# [Selected text]
——
So far, according to the sponsors, teams have been formed by various neighborhoods, social groups and sports teams.  Three members of the Board of Supervisors for the city have formed a team, and reports are that the San Francisco Mayor’s Office will be fielding a team, also.  Following the SF Climate Challenge, the organizers have discussed issuing a challenge to other Bay Area cities for a similar competition.  So far, Berkley has indicated it would compete.  The organizers are also discussing taking their challenge nationwide with San Francisco competing against other cities in the country. 

 

The most interesting aspect of the SF Climate Challenge is that the idea arose from a few individuals, independently trying to figure out how they could help people understand that many small changes in how individuals use energy could have a cumulative and meaningful impact on total energy usage in the city, who were able to connect and create the event.  We will be interested to see the results of the SF Climate Challenge.  But we are really interested in how, and whether, this movement grows.  It reminds us of the conservation efforts people undertook following the first energy shock in 1973-4.  During that time, people were motivated to change their lifestyles and mobility patterns to save energy.  Those efforts were grass-roots oriented, much like the impetus behind the San Francisco effort.  Keep an eye on it as it could be the tip of an iceberg that sinks our energy consumption growth just as it did in the mid 1970s.

 

 

Sail Power to Improve Ship Fuel Economy

 

We recently read where a new 460-foot freighter, the Beluga Sky Sails, will make its maiden voyage ferrying wind turbine equipment between Denmark and the United States.  What makes this vessel unique is that it will be the first ship, in modern times, equipped with a kite attached to the bow to help propel the vessel at a faster speed and with reduced fuel consumption.  The kite and its operating and control systems are made by SkySails GmbH & Co. KG, headquartered in Hamburg, Germany

 

SkySails was formed in 2001 and began intense research and development work to perfect its system.  In 2003-4, the technology was tested on a model ship confirming the previously calculated performance data.  It was determined that the system was suitable for cargo ships.  During 2004-5, an experimental system was tested on a yacht prototype.  All of the essential system components, including the launch and recovery system, were tested and performed satisfactorily.  The system was operated in a semi-automatic mode.  The alpha-version of the autopilot was developed at that time.  Since then, further testing of the system and all its components was undertaken on increasingly larger vessels, proving the technical performance of the SkySails equipment.
——
# [What is asked]
Copy the energy excerpt word for word from "SkySails was formed" to "the SkySails equipment.". The lines that come next have no connection to the energy excerpt.

# [Data records]
——
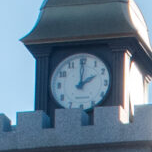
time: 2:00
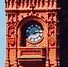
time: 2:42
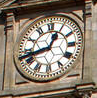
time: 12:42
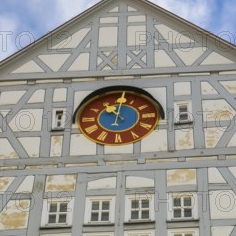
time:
——
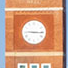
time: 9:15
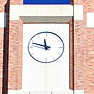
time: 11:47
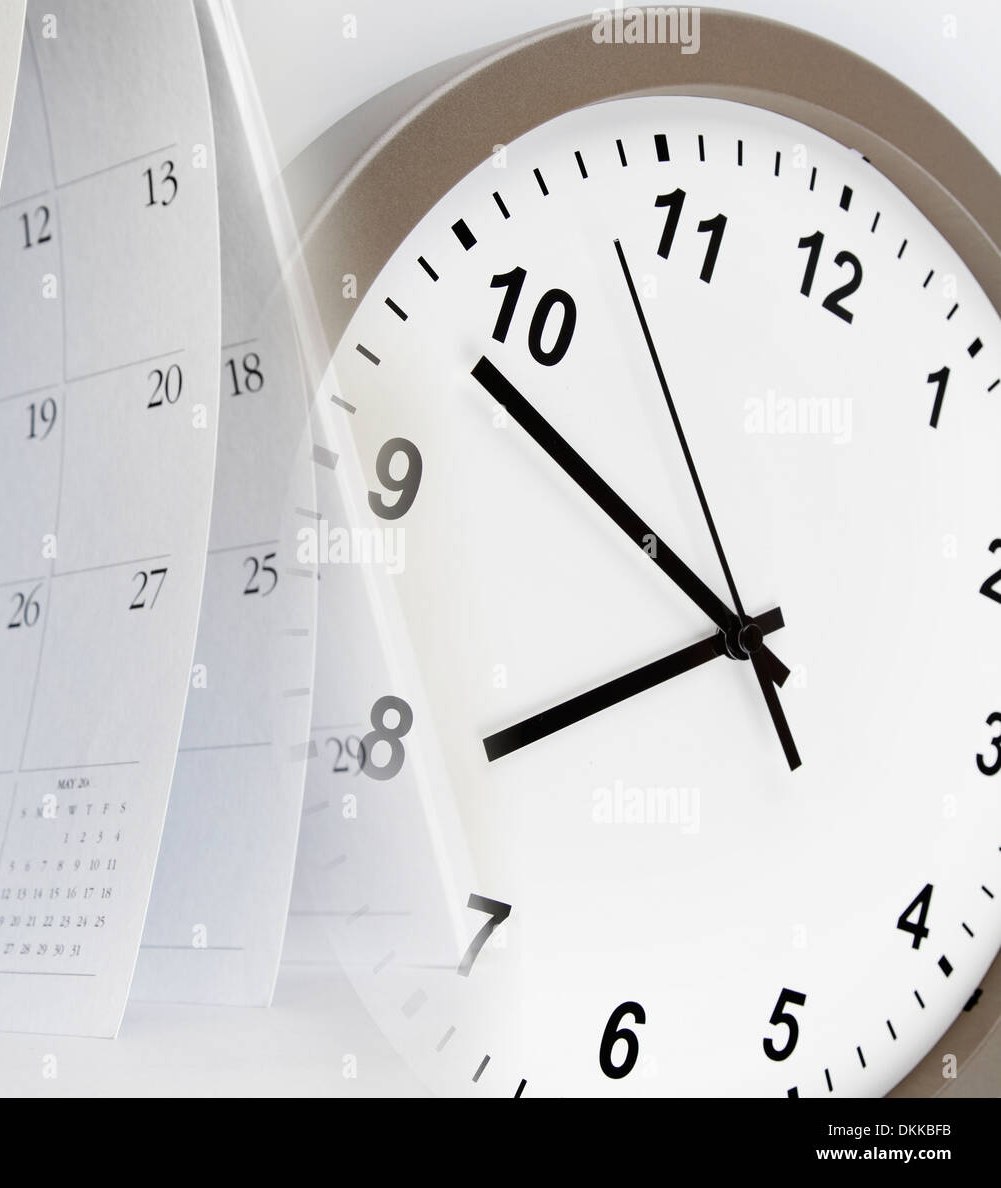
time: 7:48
——
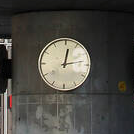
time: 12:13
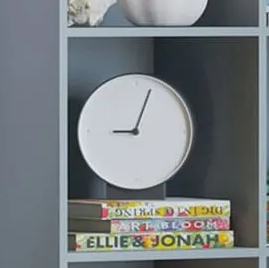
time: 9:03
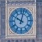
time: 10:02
——
# [Completed task]
SkySails was formed in 2001 and began intense research and development work to perfect its system.  In 2003-4, the technology was tested on a model ship confirming the previously calculated performance data.  It was determined that the system was suitable for cargo ships.  During 2004-5, an experimental system was tested on a yacht prototype.  All of the essential system components, including the launch and recovery system, were tested and performed satisfactorily.  The system was operated in a semi-automatic mode.  The alpha-version of the autopilot was developed at that time.  Since then, further testing of the system and all its components was undertaken on increasingly larger vessels, proving the technical performance of the SkySails equipment.